Tudo foi muito bem até agora, eu diria. Mas o bicho começa a pegar mesmo ao vivo. Quem achou que o DIR EN GREY havia virado outra banda em 2002, ainda não havia visto nada. No DVD de 2004 "TOUR04 THE CODE OF VULGAR[ism]", vemos um DIR bem energético, emotivo, interagindo com o público, etc. Mas nos bônus do próprio DVD, vemos cenas documentadas ao longo da turnê que mostram outra coisa. Com excessão de Kyo e Shinya, os outros instrumentistas ficam muito parados, tocando olhando demais pra baixo, sem ânimo... ao menos em comparação com o que eles faziam. Parece que estão fazendo algo porque precisam ou são obrigados, não porque realmente gostam. Coincidência ou não, depois de "VULGAR" foram extinguidas fotos e vídeos que mostravam a banda sorrindo e se divertindo nos bastidores de shows e outras circunstâncias (clássico de 1999, por exemplo). Outro detalhe chamativo é que nessa época as músicas antigas passaram a ser muito esquecidas pela própria banda.
================
▶ TAREFA A REALIZAR: Transcreva integralmente o texto sobre o DIR EN GREY ao vivo, sem mudar nenhuma palavra ou sinal.
================
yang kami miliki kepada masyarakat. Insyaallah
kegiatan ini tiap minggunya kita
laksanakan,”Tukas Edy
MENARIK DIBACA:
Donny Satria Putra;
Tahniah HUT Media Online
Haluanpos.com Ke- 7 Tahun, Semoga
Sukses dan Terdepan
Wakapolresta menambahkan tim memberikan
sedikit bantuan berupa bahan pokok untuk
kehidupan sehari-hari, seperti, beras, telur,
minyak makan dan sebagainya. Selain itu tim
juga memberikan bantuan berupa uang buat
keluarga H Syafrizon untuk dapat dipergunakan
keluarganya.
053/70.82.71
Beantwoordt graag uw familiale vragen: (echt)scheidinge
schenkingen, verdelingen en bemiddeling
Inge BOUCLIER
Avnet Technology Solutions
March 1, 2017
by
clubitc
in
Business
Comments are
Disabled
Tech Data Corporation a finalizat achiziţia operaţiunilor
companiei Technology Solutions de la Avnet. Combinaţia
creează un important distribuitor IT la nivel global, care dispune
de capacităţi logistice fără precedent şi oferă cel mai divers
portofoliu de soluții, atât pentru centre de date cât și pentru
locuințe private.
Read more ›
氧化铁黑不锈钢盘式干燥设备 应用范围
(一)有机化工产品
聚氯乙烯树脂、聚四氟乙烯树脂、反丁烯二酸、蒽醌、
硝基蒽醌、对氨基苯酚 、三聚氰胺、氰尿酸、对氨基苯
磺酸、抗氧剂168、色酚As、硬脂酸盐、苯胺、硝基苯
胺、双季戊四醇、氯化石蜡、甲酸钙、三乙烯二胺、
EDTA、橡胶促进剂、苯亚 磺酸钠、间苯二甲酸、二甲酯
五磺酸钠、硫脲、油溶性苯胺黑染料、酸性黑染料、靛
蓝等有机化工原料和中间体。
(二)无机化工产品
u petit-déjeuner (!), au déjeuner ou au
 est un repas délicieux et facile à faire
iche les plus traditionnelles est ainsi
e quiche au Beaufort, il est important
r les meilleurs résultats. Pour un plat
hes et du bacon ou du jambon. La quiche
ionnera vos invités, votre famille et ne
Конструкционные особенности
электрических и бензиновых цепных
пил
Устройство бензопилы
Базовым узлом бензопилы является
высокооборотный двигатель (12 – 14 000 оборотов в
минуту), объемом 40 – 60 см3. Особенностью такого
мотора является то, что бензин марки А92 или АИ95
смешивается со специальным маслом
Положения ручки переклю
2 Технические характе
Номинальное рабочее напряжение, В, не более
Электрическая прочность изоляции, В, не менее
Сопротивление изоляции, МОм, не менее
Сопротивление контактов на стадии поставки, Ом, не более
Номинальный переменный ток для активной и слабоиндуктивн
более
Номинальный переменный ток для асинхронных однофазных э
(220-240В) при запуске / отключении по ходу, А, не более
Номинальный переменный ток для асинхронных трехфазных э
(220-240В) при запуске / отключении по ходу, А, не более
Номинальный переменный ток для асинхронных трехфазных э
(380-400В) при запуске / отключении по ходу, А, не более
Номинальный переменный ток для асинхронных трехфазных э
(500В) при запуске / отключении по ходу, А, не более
================
▶ RESPOSTA ESPERADA:
Tudo foi muito bem até agora, eu diria. Mas o bicho começa a pegar mesmo ao vivo. Quem achou que o DIR EN GREY havia virado outra banda em 2002, ainda não havia visto nada. No DVD de 2004 "TOUR04 THE CODE OF VULGAR[ism]", vemos um DIR bem energético, emotivo, interagindo com o público, etc. Mas nos bônus do próprio DVD, vemos cenas documentadas ao longo da turnê que mostram outra coisa. Com excessão de Kyo e Shinya, os outros instrumentistas ficam muito parados, tocando olhando demais pra baixo, sem ânimo... ao menos em comparação com o que eles faziam. Parece que estão fazendo algo porque precisam ou são obrigados, não porque realmente gostam. Coincidência ou não, depois de "VULGAR" foram extinguidas fotos e vídeos que mostravam a banda sorrindo e se divertindo nos bastidores de shows e outras circunstâncias (clássico de 1999, por exemplo). Outro detalhe chamativo é que nessa época as músicas antigas passaram a ser muito esquecidas pela própria banda.